– Уж писал бы, как Репин или Суриков, – говорили Марину. – Твое искусство не понятно народу.
– А я думаю, что задача художника не в том, чтобы опускаться до народа, а скорее в том, чтобы поднимать народ до собственного уровня. Не согласны? – возражал Марин.

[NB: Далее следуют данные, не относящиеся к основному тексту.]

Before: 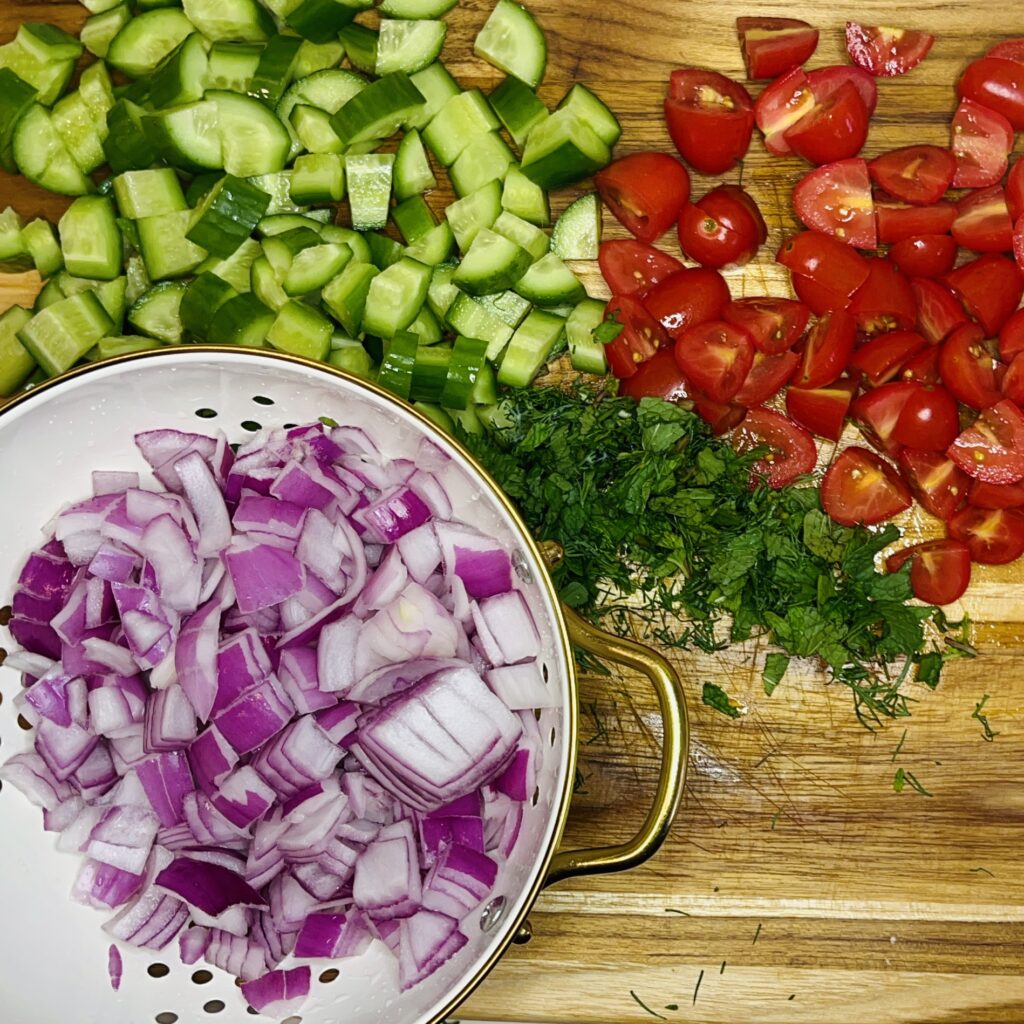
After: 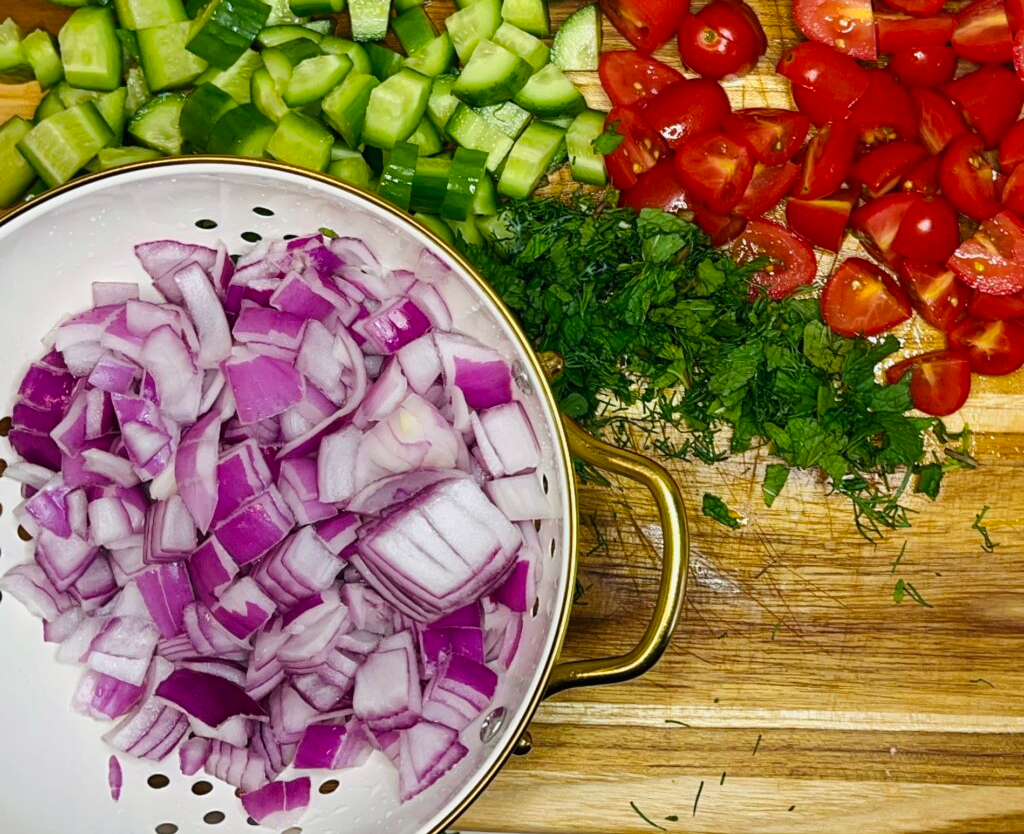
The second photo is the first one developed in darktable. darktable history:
crop and rotate: top 18.496%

Нет, с ним не соглашались. Между тем вернисажи, совместная работа во время этюдов расширили круг его знакомств. И вот настал день, он «вышел» на провокатора. Им оказался один из партийных курьеров. На него Марина вывел художник-француз, в доме которого этот курьер снимал комнату. И вот здесь чуть было не произошло непоправимое. «Заведывающий» заграничной агентурой Гартинг обратился в «Сюрте женераль». И однажды утром Марин обнаружил наблюдение. Пытаясь уйти от агентов «Сюрте», он забрел на улицу Дарю и оказался в русской церкви. Сухо потрескивали свечи. Две девушки, «мединетки», как их полуласково, полупрезрительно называли парижане, удивленно обводили глазами непривычный интерьер православного храма. Марин подошел к царским вратам, опустился на колени. Он размышлял, как поступить. Пока агенты не зашли в храм, но они могли сделать это каждую минуту, и тогда… Тогда – Тулон, каторга и в лучшем случае принудительная служба в иностранном легионе где-нибудь в Алжире или Марокко.
Вышел священник, поправил свечи, бросил на Марина пристальный взгляд:
– Русский, недавно приехали?
– Да, батюшка, – встал Марин. – А вы давно здесь?
– Третий год служу, скучаю, милый, пора бы и домой, в Москву.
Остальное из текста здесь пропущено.